Strongly disagree. Never rewriting local commits is great for the same reasons that never rewriting published commits is great; if you rebase you lose the ability to fearlessly work on multiple branches in parallel that's the great advantage of git.
Pushing merges is great. Pushing random (unreviewed) local commits directly to master is bad, but it's no worse when those commits are merges than when they're not. Conversely, rebasing master (which is quite easy to do if you're inexperienced but have been advised to use git pull --rebase) and pushing that creates a self-perpetuating mess that is very hard to fix (because even if you fix what you did, any other user who did a rebase-pull of master in the meantime is going to reintroduce the problem). Using rebase also trains you to force-push which makes messing up published branches much easier.

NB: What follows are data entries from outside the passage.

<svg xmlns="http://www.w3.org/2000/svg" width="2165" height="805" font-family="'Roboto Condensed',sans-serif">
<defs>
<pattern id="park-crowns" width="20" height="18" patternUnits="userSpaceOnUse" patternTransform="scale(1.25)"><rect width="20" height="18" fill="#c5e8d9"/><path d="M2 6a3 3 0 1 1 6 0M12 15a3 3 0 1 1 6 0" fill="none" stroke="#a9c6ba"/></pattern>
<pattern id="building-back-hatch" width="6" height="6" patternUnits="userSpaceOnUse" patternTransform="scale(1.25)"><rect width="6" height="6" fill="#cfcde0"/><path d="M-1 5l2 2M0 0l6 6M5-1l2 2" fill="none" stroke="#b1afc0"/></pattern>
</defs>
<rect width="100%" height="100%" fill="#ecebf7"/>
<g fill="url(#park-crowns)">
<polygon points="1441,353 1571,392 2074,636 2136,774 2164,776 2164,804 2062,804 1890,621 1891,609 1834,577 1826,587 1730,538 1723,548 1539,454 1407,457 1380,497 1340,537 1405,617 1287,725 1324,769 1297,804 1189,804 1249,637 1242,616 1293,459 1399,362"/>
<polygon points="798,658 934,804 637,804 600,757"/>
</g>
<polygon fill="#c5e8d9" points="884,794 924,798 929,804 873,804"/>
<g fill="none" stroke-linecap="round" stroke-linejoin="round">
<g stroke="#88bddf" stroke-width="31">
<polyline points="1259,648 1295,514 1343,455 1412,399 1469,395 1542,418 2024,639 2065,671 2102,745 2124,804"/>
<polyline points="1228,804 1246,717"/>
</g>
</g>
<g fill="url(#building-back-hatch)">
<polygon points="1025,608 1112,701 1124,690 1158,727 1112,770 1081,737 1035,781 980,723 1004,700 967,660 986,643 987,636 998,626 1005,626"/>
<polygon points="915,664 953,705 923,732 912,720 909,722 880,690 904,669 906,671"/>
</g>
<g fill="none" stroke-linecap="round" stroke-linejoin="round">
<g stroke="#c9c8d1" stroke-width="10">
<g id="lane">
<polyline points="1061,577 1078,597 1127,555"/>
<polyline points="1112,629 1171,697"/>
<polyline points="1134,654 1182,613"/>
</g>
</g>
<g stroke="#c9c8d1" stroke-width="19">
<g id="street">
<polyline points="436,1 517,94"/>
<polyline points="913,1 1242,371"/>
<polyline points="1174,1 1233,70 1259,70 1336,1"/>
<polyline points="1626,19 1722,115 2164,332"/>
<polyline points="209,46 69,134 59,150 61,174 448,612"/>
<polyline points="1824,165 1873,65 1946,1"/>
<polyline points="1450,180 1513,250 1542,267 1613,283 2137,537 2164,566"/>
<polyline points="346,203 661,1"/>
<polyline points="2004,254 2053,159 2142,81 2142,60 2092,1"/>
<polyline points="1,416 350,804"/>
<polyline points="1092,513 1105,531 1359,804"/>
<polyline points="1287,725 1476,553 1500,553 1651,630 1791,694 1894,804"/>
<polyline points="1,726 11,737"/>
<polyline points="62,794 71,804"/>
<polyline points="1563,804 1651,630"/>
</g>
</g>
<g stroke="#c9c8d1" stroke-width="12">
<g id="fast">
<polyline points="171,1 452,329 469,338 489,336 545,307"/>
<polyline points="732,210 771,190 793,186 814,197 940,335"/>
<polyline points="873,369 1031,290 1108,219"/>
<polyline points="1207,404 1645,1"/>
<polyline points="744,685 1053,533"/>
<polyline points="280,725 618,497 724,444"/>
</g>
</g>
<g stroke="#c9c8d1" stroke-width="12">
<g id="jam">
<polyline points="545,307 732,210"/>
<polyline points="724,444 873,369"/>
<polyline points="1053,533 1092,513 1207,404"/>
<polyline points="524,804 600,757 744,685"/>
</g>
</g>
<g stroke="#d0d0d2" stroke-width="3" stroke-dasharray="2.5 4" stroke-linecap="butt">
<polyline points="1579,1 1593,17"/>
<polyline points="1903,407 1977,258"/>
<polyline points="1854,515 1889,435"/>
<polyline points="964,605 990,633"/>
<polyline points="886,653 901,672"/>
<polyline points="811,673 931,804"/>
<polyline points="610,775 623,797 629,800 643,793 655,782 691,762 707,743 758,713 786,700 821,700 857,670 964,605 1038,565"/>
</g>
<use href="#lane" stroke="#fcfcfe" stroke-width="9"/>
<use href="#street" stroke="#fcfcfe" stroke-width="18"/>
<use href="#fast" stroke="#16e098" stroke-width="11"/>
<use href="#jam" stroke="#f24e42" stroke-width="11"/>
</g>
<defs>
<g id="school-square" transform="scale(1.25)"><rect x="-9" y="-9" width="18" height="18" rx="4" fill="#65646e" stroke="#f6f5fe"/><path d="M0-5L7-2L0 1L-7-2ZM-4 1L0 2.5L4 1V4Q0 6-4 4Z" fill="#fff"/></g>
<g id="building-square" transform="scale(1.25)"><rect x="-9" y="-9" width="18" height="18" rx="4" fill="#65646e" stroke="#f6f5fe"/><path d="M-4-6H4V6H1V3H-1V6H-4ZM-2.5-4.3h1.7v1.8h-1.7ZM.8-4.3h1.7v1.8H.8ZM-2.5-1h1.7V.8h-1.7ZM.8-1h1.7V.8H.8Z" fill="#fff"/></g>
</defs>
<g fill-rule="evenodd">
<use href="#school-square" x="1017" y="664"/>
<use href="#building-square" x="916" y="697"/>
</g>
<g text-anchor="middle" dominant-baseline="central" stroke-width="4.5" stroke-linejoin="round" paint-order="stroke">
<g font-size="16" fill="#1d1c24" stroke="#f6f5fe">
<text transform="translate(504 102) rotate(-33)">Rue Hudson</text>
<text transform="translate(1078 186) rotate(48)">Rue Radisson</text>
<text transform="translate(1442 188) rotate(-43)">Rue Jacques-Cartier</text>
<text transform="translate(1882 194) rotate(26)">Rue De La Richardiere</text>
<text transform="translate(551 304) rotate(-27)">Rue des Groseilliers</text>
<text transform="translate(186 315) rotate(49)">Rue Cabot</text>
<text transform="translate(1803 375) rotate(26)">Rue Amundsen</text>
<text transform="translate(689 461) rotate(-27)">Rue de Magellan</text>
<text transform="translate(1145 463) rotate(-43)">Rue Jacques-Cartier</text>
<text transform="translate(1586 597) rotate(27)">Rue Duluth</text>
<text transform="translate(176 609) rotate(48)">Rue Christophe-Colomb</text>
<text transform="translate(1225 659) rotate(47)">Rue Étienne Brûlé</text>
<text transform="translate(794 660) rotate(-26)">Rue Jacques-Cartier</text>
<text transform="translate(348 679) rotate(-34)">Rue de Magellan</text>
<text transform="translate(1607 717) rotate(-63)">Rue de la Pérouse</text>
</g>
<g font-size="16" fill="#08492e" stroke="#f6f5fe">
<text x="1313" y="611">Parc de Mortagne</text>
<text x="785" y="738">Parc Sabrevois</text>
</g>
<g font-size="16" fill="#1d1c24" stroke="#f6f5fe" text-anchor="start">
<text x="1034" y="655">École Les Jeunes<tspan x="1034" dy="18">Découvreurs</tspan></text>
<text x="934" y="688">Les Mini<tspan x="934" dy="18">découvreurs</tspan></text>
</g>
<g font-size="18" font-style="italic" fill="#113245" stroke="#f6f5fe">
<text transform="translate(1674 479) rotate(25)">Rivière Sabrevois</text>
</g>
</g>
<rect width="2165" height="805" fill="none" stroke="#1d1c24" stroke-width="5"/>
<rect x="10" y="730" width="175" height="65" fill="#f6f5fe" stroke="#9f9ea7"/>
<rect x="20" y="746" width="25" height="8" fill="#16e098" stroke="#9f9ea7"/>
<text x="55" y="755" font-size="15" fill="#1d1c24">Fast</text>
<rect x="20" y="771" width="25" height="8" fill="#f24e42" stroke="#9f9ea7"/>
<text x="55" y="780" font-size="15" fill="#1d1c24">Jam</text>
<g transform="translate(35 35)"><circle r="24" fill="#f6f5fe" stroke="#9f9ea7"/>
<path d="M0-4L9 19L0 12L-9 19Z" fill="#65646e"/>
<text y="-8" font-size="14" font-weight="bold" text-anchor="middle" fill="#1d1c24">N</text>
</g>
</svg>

yep, that's right. Or rather, origin and master are just two parameters given to pull/fetch/push to describe a target while origin/master is just the local name for, as you say, the locally cached ref.

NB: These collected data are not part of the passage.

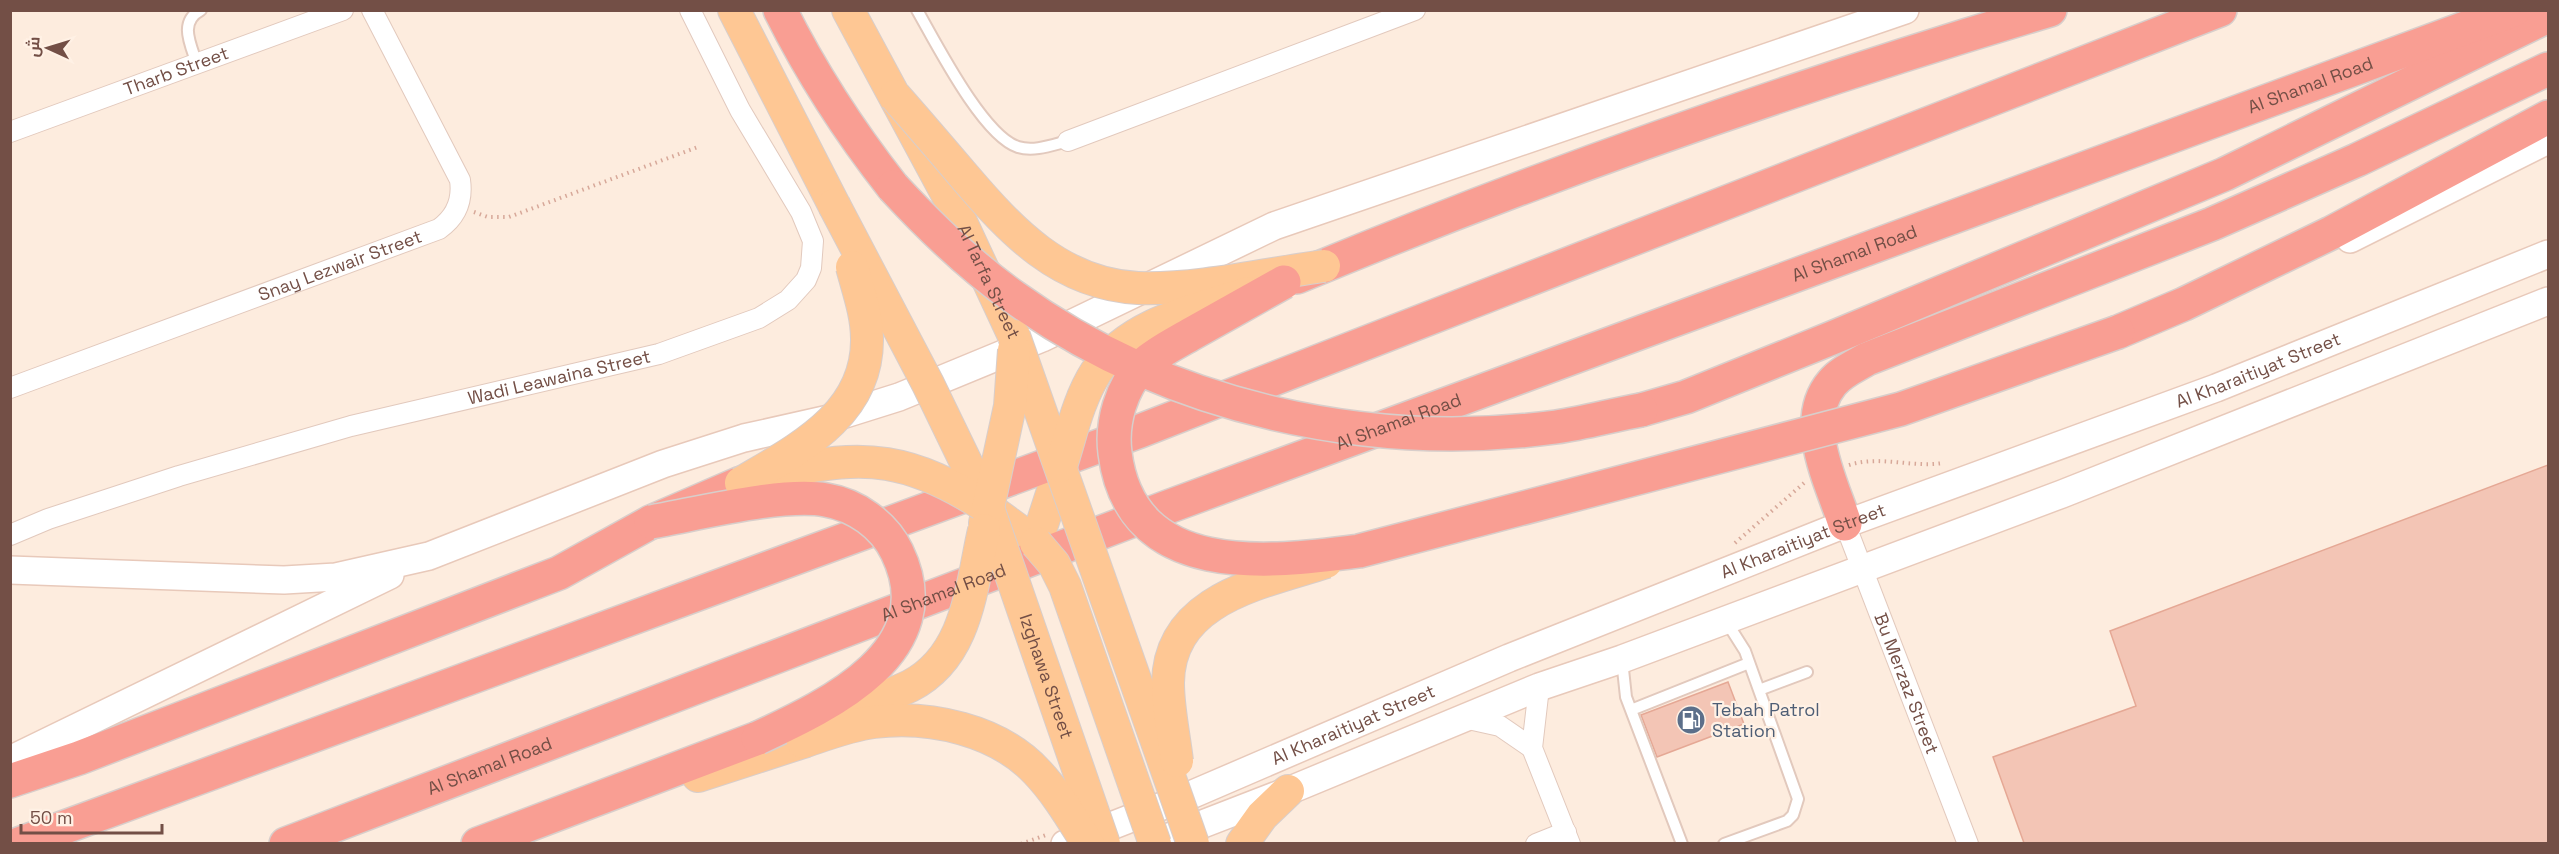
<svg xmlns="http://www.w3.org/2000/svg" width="2559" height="854" font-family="'Space Grotesk',Cairo,sans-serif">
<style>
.building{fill:#f3c5b5;stroke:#e5a895;stroke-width:1.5}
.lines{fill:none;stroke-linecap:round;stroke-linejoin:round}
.lane-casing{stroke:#e2c9bd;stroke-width:14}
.street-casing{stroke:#e2c9bd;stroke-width:22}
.secondary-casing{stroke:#e8c9ba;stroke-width:30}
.primary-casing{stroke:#d8cecb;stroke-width:34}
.highway-casing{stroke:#d8cecb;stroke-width:36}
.path{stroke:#d7a899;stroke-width:4;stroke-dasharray:1.5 4.5;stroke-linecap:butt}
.lane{stroke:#fff;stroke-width:10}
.street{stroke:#fff;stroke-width:20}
.secondary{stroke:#fff;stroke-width:27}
.primary{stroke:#fec794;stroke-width:32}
.highway{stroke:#f99e93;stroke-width:33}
.primary-bridge-casing{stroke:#d8cecb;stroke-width:34;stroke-linecap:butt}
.highway-bridge-casing{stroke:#d8cecb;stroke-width:36;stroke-linecap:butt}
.primary-bridge{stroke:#fec794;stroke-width:32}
.highway-bridge{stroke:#f99e93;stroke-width:33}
.labels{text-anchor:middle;stroke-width:4.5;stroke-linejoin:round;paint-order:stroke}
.street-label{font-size:18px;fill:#734f46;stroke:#fff1e5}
.service-label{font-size:18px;fill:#4e5e75;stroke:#fff1e5;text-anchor:start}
</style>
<rect width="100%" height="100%" fill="#fdecde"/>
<path class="building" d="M2548,465v378h-524l-31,-86 143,-51 -26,-75z
M1728,682l16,42 -87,33 -16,-42z"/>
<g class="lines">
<g class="lane-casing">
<path id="lane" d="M917,10c19,33 66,126 101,137 16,5 34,-2 50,-6
M197,64c-6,-19 -19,-42 4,-54
M1622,660l4,37 56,147
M1759,690l48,-18
M1631,710l118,-47
M1724,844l63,-23 6,-6 5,-16 -53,-148 -19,-30"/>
</g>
<g class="street-casing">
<g id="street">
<path id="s1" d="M10,132l333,-122"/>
<path d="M1068,141l347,-131"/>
<path id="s2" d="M10,388l429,-159c17,-12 24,-28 21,-49l-88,-170"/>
<path id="s3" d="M1845,524l123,320"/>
<path id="s4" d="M10,535l38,-16 131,-43 172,-50 308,-72 100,-36 29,-18 18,-20 5,-12 2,-27 -12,-29 -61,-102 -50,-100"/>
<path d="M1539,687l-7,61 38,96"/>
<path d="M1464,718l36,8 32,22"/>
<path d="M1536,844l30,-12"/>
</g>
</g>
<g class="secondary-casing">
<g id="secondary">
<path d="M2350,239l198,-99"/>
<path d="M10,570l274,10 52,-3 93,-21 234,-92 81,-26 85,-19 70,-22 143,-59 232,-112 631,-216"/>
<path d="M10,760l380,-185"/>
<path id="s5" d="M1065,844l128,-50 316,-136 336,-134 371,-136 332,-134"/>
<path d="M1151,844l137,-53 251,-104 83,-28 440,-165 486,-193"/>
</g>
</g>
<g class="primary-casing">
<g id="primary">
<path d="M734,10l100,195"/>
<path id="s6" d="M848,10l105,195 61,131"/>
<path d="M985,523l3,-15 48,35 25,-77"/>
<path d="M698,776l105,-34"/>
<path d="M1242,844l20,-28 26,-25"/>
</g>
</g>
<g class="highway-casing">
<g id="highway">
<path d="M780,10c32,64 69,121 113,177"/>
<path d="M1297,277c245,-102 498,-191 753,-267"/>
<path d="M2118,332l66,-28 147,-71 217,-116"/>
<path d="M1641,410l45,-13 146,-59 393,-164 323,-158"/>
<path d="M1845,524c-13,-41 -46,-102 -13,-141 9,-11 23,-17 35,-24l345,-135 145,-64 191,-91"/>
<path d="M10,781l69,-23 480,-185 92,-51 90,-39"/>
<path d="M19,844l1121,-413 1080,-421"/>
<path id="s7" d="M286,844l879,-336 1349,-498"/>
<path d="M478,844l280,-106"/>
</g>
</g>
<path class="path" d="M474,212l14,5h21l189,-70
M1849,465c31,-10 63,3 94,-2
M1735,543l69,-60
M1021,844l25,-9"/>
<use href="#lane" class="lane"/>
<use href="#street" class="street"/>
<use href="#secondary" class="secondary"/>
<use href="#primary" class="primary"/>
<use href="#highway" class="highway"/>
<g class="primary-bridge-casing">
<g id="primary-bridge">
<path d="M895,96c23,26 46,53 69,80 47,55 96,108 174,112 58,2 128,-14 186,-22"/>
<path id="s8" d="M834,205l94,179 60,124 116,336"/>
<path d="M1014,336l179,508"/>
<path d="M1061,466c10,-31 17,-66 35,-94 34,-50 100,-62 153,-79"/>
<path d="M777,474c87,-23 136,-15 211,34"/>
<path d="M741,483c57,-34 127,-68 126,-144 0,-25 -9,-49 -15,-72"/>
<path d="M988,508l22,-102 4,-56"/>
<path d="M1036,543l18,21 11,22 90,258"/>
<path d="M832,715c26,-9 53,-17 78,-29 58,-30 61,-99 74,-156"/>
<path d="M803,742c24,-8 47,-17 71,-20 56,-7 124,8 163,50 20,21 35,47 51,72"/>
<path d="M1177,761c-3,-26 -9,-52 -9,-78 1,-85 94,-100 158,-121"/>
</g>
</g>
<g class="highway-bridge-casing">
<path id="highway-bridge" d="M893,187c37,40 76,78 121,110 154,111 354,155 542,130 28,-4 57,-12 85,-17
M1284,282c-30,17 -61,34 -91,51 -17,10 -36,19 -50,32 -22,22 -32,58 -28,88 16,127 153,110 244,98l542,-142 217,-77
M651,522c46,-8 132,-30 175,-22 30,5 58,25 71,52 48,99 -68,153 -139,186"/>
</g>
<use href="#primary-bridge" class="primary-bridge"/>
<use href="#highway-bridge" class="highway-bridge"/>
</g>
<defs>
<g id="fuel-disc" transform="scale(1.5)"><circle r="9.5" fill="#5c6f8a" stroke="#fff1e5"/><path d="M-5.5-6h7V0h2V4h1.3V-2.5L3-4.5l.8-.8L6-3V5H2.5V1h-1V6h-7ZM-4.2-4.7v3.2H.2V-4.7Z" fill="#fff"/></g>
</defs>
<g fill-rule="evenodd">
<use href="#fuel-disc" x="1691" y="720"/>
</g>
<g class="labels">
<g class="street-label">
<text dy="6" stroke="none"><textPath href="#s1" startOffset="177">Tharb Street</textPath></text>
<text dy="6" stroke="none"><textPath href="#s7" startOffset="2162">Al Shamal Road</textPath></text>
<text dy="6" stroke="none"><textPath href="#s7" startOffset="1676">Al Shamal Road</textPath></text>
<text dy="6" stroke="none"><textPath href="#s2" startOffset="352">Snay Lezwair Street</textPath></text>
<text dy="6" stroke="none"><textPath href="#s6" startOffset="306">Al Tarfa Street</textPath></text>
<text dy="6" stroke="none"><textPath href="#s5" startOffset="1284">Al Kharaitiyat Street</textPath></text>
<text dy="6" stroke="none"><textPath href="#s4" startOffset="572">Wadi Leawaina Street</textPath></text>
<text dy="6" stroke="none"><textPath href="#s7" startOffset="1190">Al Shamal Road</textPath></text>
<text dy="6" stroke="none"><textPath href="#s5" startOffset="798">Al Kharaitiyat Street</textPath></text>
<text dy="6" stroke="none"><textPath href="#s7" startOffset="704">Al Shamal Road</textPath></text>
<text dy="6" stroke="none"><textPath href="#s8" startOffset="518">Izghawa Street</textPath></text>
<text dy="6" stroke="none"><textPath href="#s3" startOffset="171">Bu Merzaz Street</textPath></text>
<text dy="6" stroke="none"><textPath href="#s5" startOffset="312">Al Kharaitiyat Street</textPath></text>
<text dy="6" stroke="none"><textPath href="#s7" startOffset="218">Al Shamal Road</textPath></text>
</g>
<g class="service-label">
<text x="1712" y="716">Tebah Patrol<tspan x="1712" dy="21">Station</tspan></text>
</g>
</g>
<rect width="2559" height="854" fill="none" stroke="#734f46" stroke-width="24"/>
<g transform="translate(48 48) rotate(274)" stroke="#fff1e5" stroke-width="4.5" paint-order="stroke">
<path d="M0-4.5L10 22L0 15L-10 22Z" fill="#734f46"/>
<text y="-9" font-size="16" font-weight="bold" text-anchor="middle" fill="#734f46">ش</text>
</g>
<path d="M21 824v9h141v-9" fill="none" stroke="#734f46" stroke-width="3"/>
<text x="30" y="824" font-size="18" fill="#734f46" stroke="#fff1e5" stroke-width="4.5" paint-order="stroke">50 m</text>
</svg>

Comparing against that locally cached ref is also what git uses to tell you how far behind/ahead of the upstream you are in `git status` or whatever. Fetch and push are the only git commands that actually talk to a remote (at the "user level" of the command set anyways, those are also composed of lower level commands).
It is worth the time to fully understand refspecs. Once people do, they tend to understand all essential ramifications of branch and repository naming.
What's wrong with `git push -f`? When I'm working on a branch that's been previously pushed with `-u`, it's pretty normal to force push it, particularly if you're amending or reordering commits in response to review feedback, or rebasing due to conflicts in preparation to merge.
changing `-f/--force` to act like `--force-with-lease` would have no effect on that flow whatsoever. What it would prevent is you accidentally overwriting something on the remote because you didn't know its current state, potentially silently backing out changes someone else (or perhaps you yourself on another machine) had pushed.
All it does is add this simple check before actually pushing:
if (remote_ref("blah") != local_ref("remote/blah"))
fail();
Most of the time it doesn't matter, and for most people's uses of --force it would have no effect (because most people are just pushing to a branch they're the only one pushing to). But every now and then it helps a lot to avoid losing data.
Ultimately, I suppose, git usage is somewhat cultural. I personally have an aversion to push -f, along the premise that once it’s pushed it’s public and someone else may have branched (and pushed changes of their own) or simply had it checked out for review; doing push -f “changes reality,” while checking out a new branch is idempotent. If someone else has committed on that branch it’s especially jerky to push -f.
I try to be pragmatic about this sort of thing yet push —force is one of those cultural no-no’s for me.
It means you can't fearlessly pull from other people's feature branches. So people mostly don't bother looking at each other's feature branches (because there's nothing you can reasonably do with someone else's change-in-progress except wait for the branch to hit master), so you collaborate later and end up with more conflicts.
Like, I've had to explain a lot of times why you `git pull origin master` but when you want to interact with that remote branch otherwise it's `origin/master` instead. The lack of clarity is in what commands operate on what levels, with many of them operating on several at once.
There have been some efforts to reform the command set to be more clear, like `git switch`, but the old commands will persist forever along with a lot of other footguns (like `git push --force` really ought to be replaced with `git push --force-with-lease` and moved to `git push --force-I-really-mean-it` so it hardly matters.